The results fit within the cancer stem cell hypothesis, an intensely studied idea that small subsets of cancer cells have a special power to initiate tumors, fuel tumor growth and promote recurrence of cancer. Cancer stem cells appear to resist conventional chemotherapies, which kill the bulk of the tumor.
"There is a big desire to find drugs specific to cancer stem cells," said Struhl. "The cancer stem cell hypothesis says you cannot cure cancer unless you also get rid of the cancer stem cells. From a purely practical point of view, this could be tested in humans. It's already [in use as] a first-line diabetes drug."
The possible usefulness of a diabetes drug against cancer lends credence to an emerging idea that, in the vast and complex alphabet soup of molecular interactions within cells, a relatively few biological pathways will turn out to be most important for many different diseases, Struhl suggested.
In experiments led by postdoctoral fellows Heather Hirsch, Ph.D., and Dimitrios Iliopoulos, Ph.D., the combination of metformin and the cancer drug doxorubicin killed human cancer stem cells and non-stem cancer cells in culture. The researchers used four genetically distinct breast cancer cell lines.

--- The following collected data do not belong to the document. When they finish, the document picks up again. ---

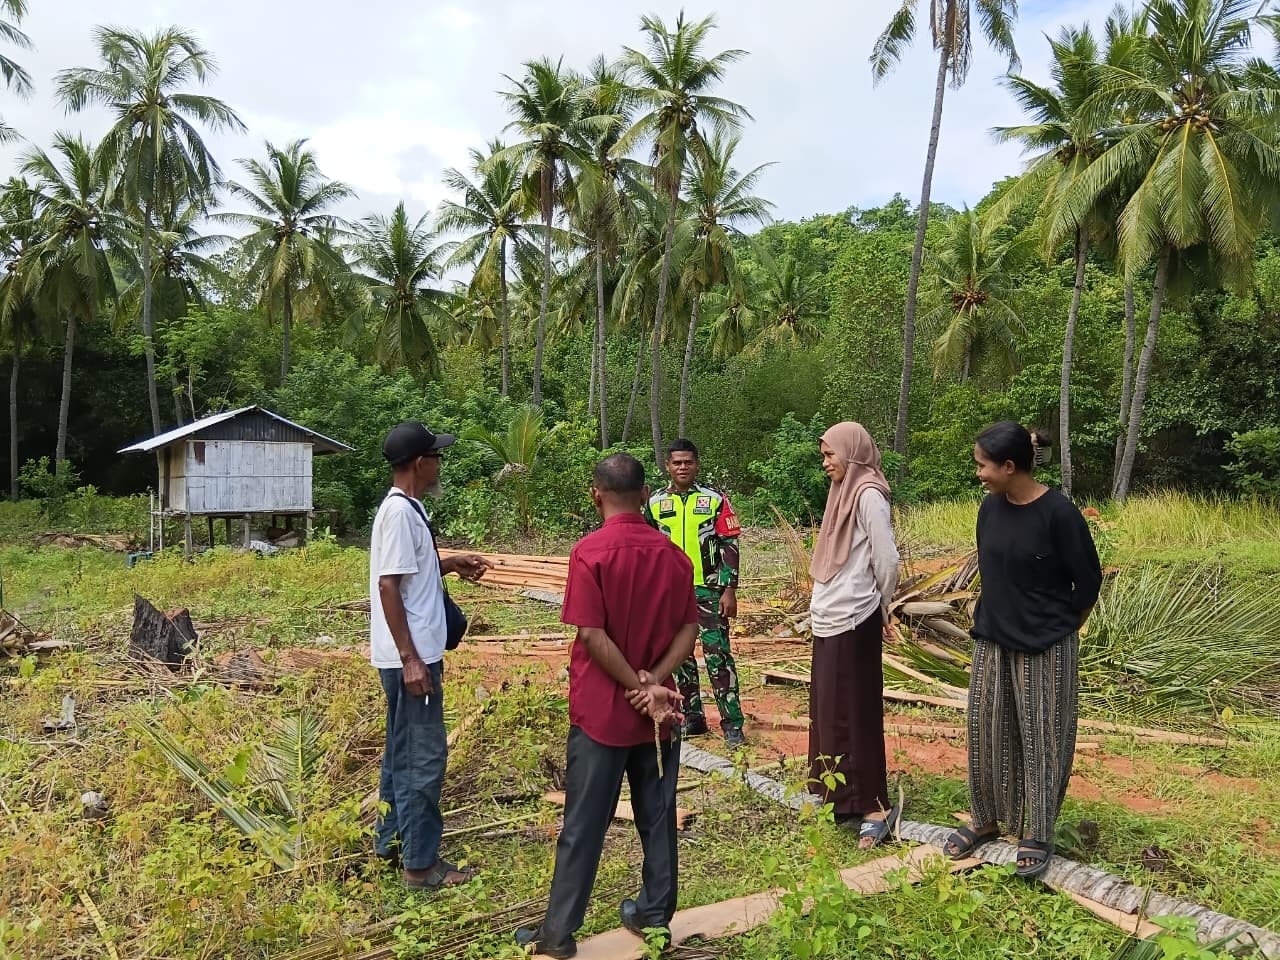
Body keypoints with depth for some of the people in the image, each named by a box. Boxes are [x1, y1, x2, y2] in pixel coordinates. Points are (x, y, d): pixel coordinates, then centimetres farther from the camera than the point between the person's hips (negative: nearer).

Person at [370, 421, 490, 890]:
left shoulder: (406, 508, 12)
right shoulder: (400, 512, -18)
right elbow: (388, 586, -23)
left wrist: (451, 564, 12)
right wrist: (410, 659, -23)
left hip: (415, 654, 10)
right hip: (410, 658, -10)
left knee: (403, 752, 19)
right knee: (423, 757, -2)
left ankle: (391, 841, 32)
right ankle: (420, 863, 9)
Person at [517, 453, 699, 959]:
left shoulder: (590, 551, -15)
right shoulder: (672, 553, 1)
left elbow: (593, 636, -19)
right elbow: (689, 627, -1)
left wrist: (642, 692, -13)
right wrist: (654, 681, -10)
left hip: (602, 709, -4)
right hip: (657, 706, 4)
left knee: (584, 823, 5)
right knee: (658, 814, 15)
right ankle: (655, 914, 27)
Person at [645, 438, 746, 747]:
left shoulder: (715, 499, -3)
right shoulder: (655, 503, 5)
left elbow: (730, 545, -4)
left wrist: (729, 590, -9)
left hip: (708, 590, -3)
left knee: (718, 655, -6)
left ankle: (732, 724, 0)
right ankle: (693, 717, 22)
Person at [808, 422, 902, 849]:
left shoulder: (868, 494, -14)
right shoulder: (844, 491, 13)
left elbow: (887, 561, -15)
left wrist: (881, 609, -1)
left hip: (852, 622, -9)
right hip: (830, 619, 9)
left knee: (852, 713, -2)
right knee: (829, 710, 15)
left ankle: (875, 806, 8)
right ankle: (842, 799, 27)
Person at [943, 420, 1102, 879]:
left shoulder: (1058, 513, -18)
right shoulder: (990, 508, -1)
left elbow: (1088, 582, -8)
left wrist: (1059, 631, 3)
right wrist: (999, 619, 12)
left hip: (1044, 647, -6)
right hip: (992, 640, 6)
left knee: (1040, 738, 7)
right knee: (987, 731, 13)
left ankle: (1038, 833, 23)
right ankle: (985, 818, 30)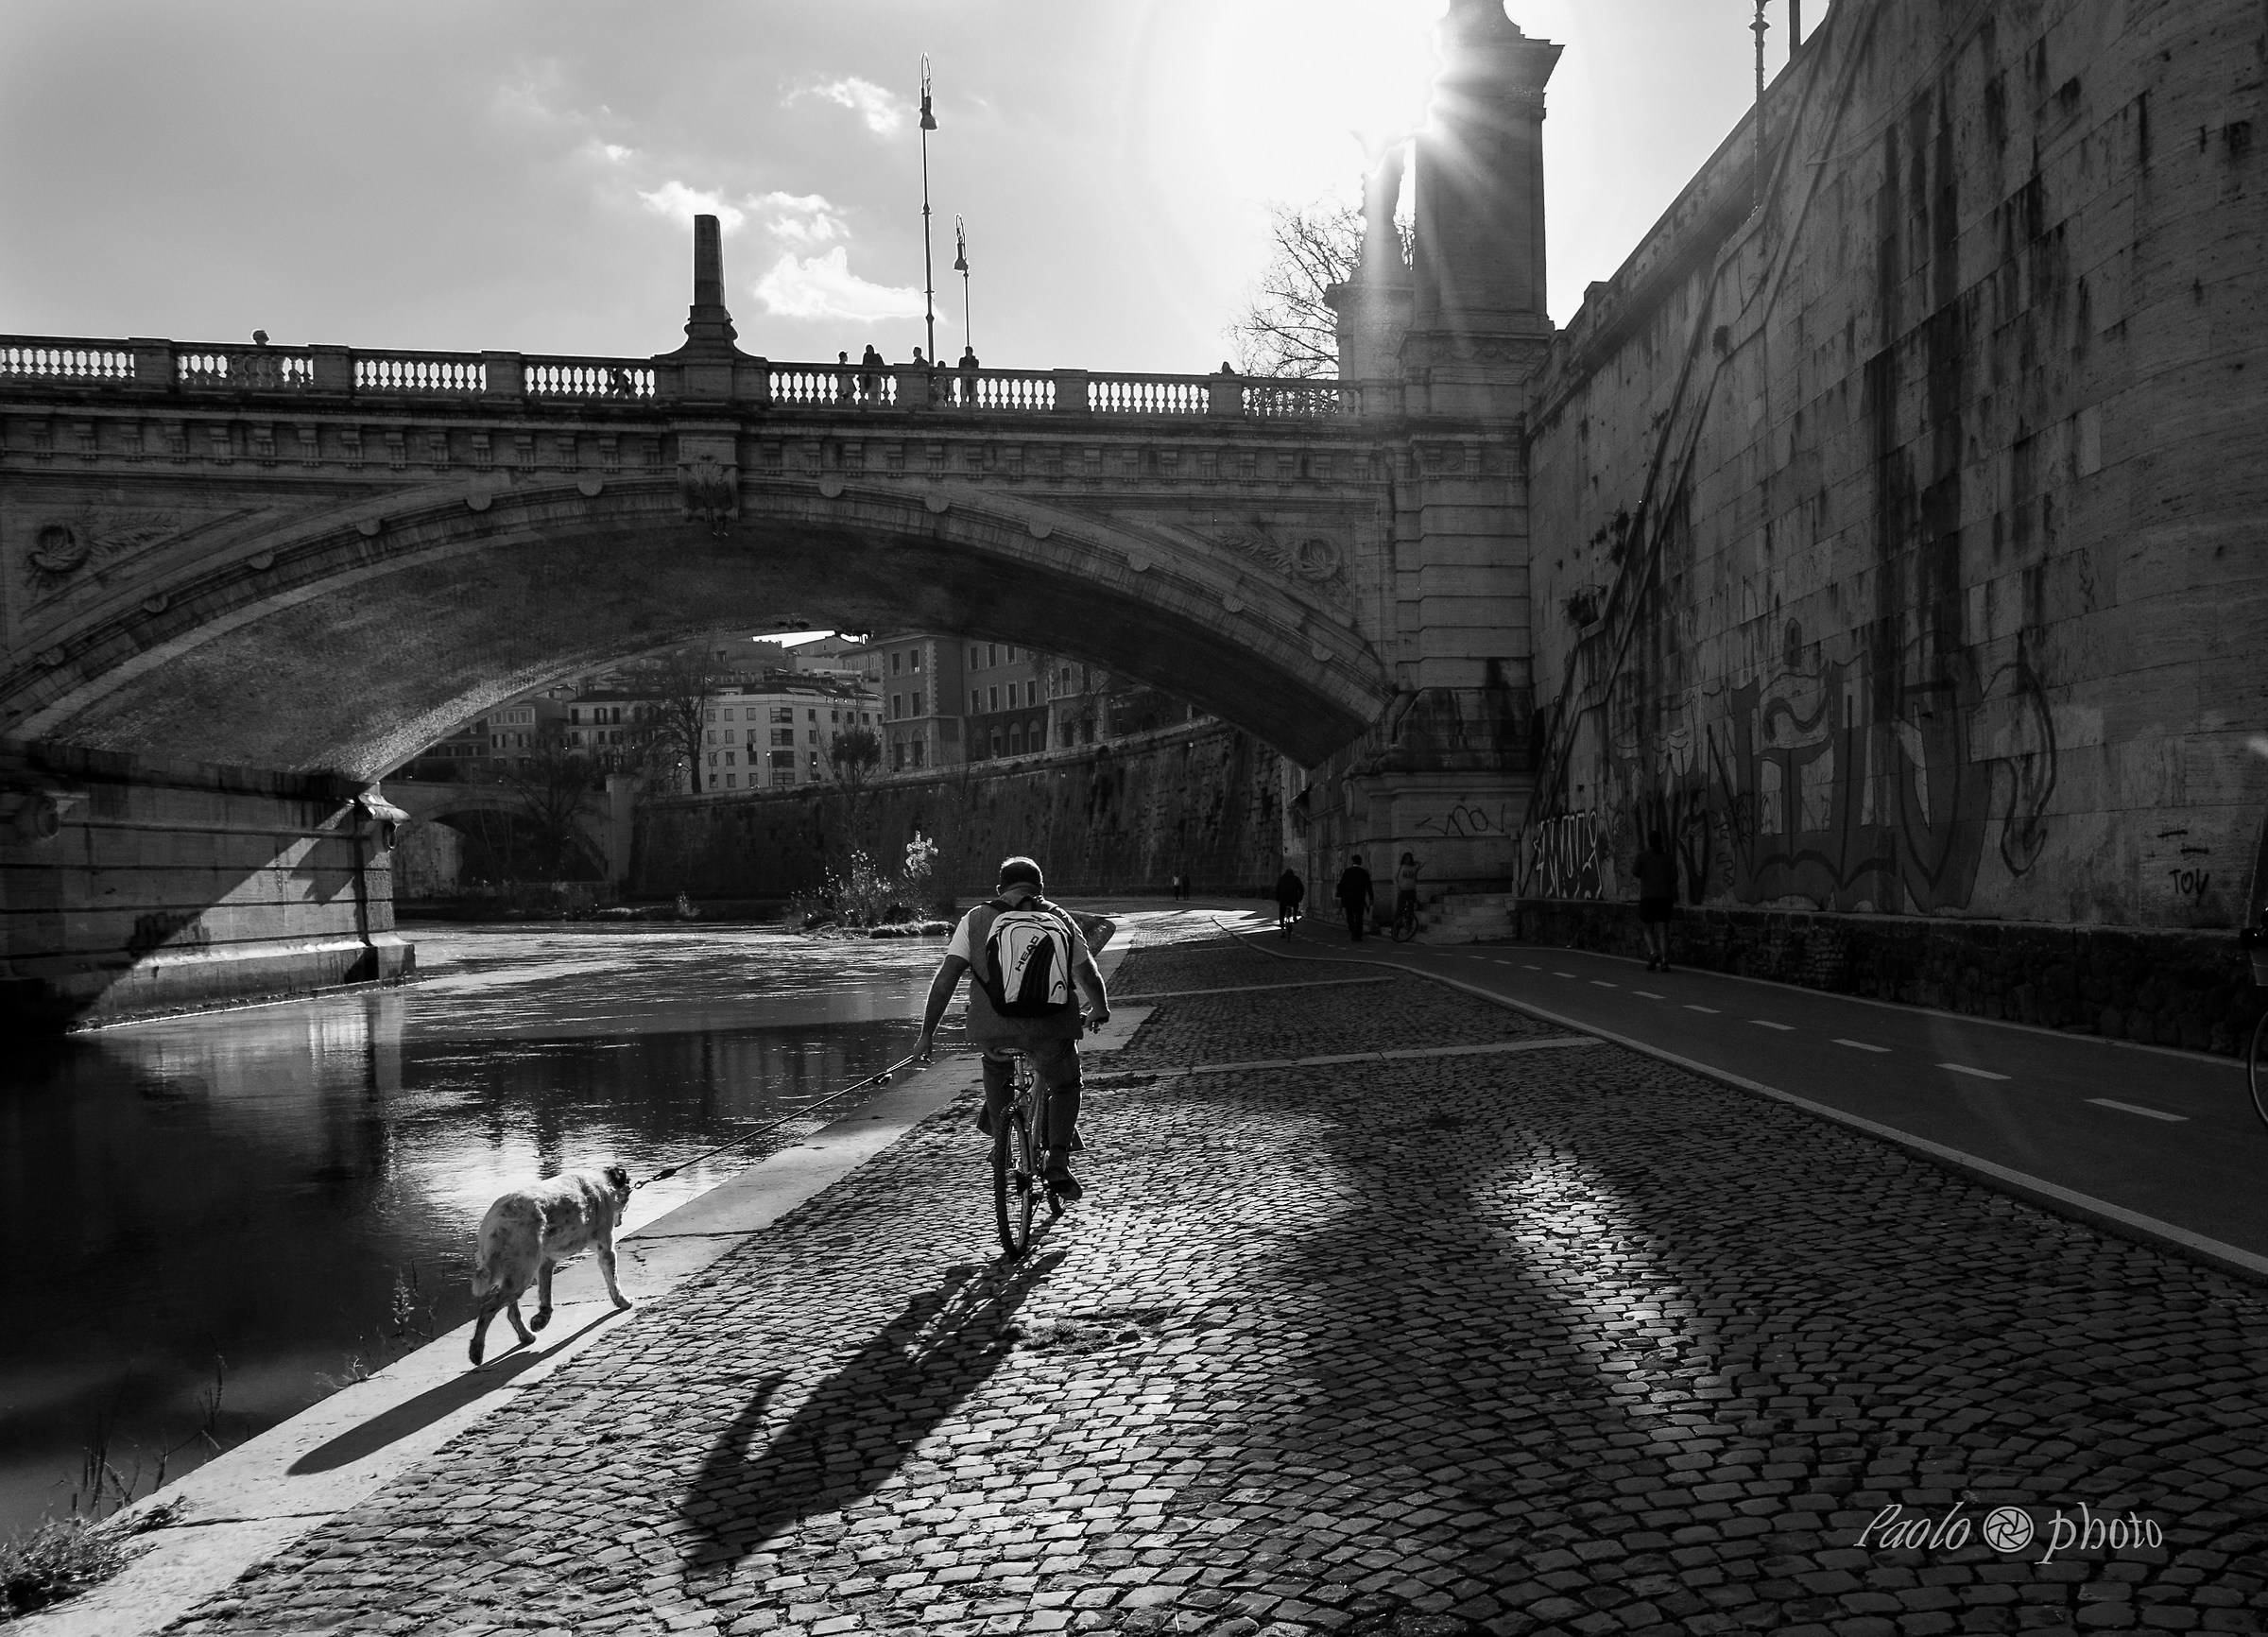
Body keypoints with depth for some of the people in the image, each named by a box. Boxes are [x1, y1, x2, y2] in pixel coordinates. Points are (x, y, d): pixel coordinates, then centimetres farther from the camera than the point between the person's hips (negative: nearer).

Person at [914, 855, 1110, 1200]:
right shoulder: (1061, 920, 15)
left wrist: (927, 1035, 8)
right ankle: (1058, 1163, 9)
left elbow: (945, 979, 4)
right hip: (1050, 1029, 0)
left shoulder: (976, 920, 12)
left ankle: (996, 1124, 33)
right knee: (1065, 1086, 26)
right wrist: (1100, 1011, 39)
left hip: (992, 1029, 0)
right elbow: (1089, 977, 19)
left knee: (997, 1061, 36)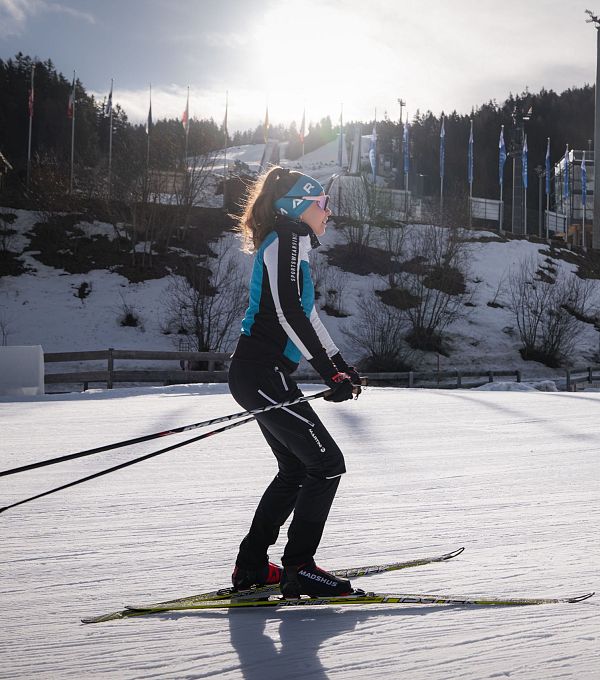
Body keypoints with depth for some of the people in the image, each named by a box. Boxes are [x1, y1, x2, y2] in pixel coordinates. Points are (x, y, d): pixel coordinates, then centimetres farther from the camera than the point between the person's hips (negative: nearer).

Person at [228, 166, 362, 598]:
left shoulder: (291, 244, 23)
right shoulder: (288, 238, -9)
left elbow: (306, 314, 30)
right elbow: (288, 312, -21)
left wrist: (341, 365, 29)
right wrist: (331, 372, -21)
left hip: (258, 375, 11)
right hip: (262, 375, -11)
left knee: (295, 470, 17)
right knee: (327, 464, -7)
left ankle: (251, 567, 20)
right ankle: (299, 570, -6)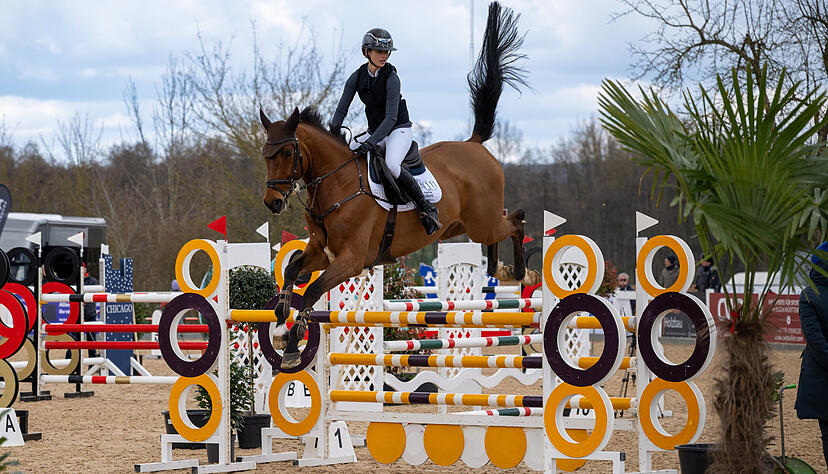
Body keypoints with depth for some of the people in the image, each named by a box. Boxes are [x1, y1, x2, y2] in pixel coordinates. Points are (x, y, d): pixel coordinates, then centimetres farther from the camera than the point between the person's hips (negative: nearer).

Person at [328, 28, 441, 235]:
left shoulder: (391, 78, -19)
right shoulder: (357, 77, -2)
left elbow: (391, 117, -24)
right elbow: (342, 109, 0)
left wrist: (371, 142, -35)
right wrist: (332, 134, -16)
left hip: (399, 129, -6)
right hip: (375, 131, 7)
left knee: (392, 164, -34)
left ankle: (425, 207, -22)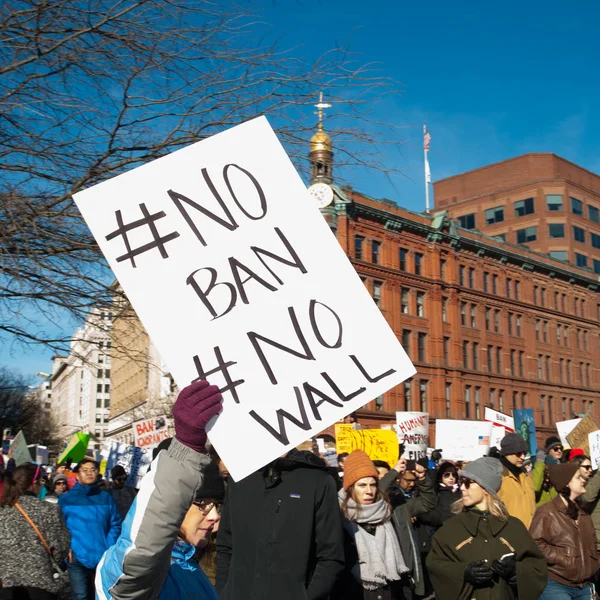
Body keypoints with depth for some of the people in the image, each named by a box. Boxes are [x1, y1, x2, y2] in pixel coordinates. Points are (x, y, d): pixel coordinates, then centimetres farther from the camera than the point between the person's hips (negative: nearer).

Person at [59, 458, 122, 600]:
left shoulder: (105, 497, 7)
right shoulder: (65, 499, 3)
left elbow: (116, 524, 6)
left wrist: (109, 547, -7)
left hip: (103, 557, 2)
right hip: (78, 557, -2)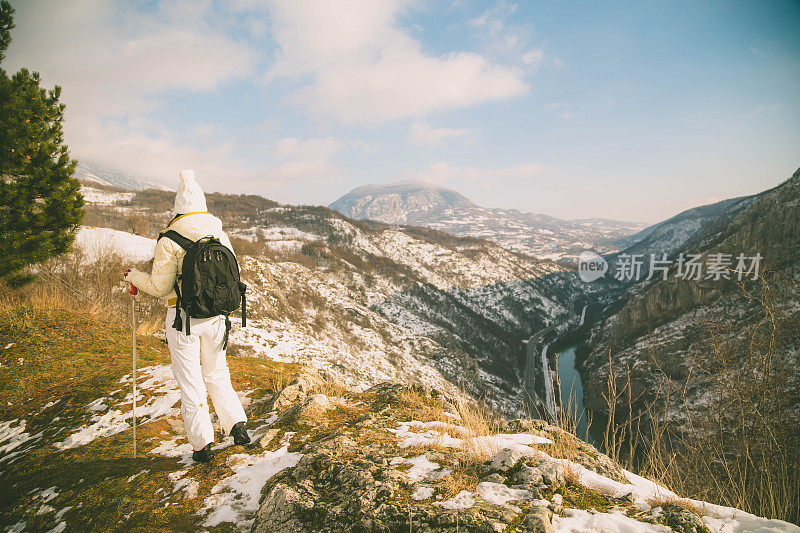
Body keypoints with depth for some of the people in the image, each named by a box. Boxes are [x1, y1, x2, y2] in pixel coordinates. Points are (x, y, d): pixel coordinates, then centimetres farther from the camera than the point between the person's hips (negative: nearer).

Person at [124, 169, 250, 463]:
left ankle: (202, 443, 13)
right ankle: (237, 424, 15)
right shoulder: (221, 235, 2)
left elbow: (160, 287, -9)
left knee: (190, 382, 7)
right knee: (217, 375, 21)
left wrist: (133, 275, 8)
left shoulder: (169, 241, -11)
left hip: (183, 318, -4)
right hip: (215, 316, 4)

In mice, pretreatment with metformin prevented the otherwise dramatic ability of human breast cancer stem cells to form tumors. In other mice where tumors took hold for 10 days, the combination therapy also reduced tumor mass more quickly and prevented relapse for longer than doxorubicin alone. In the two months between the end of treatment and the end of the experiment, tumors regrew in the mice treated with chemotherapy alone, but not in those who received both drugs. Metformin was ineffective in treating tumors when used alone.
"This is an exciting study," said Jennifer Ligibel, M.D., a medical oncologist at the Dana-Farber Cancer Institute and a Harvard Medical School instructor in medicine. Ligibel and colleagues at the National Cancer Institute of Canada Clinical Trials Group are developing a large-scale phase II trial and will study its metformin's impact on recurrence in women treated for early stage breast cancer.
"There is a lot of interest in studying metformin in breast cancer, but so far we do not have direct evidence that metformin will improve outcomes in patients," said Ligibel, who was not involved in the current study "That's what this trial is for."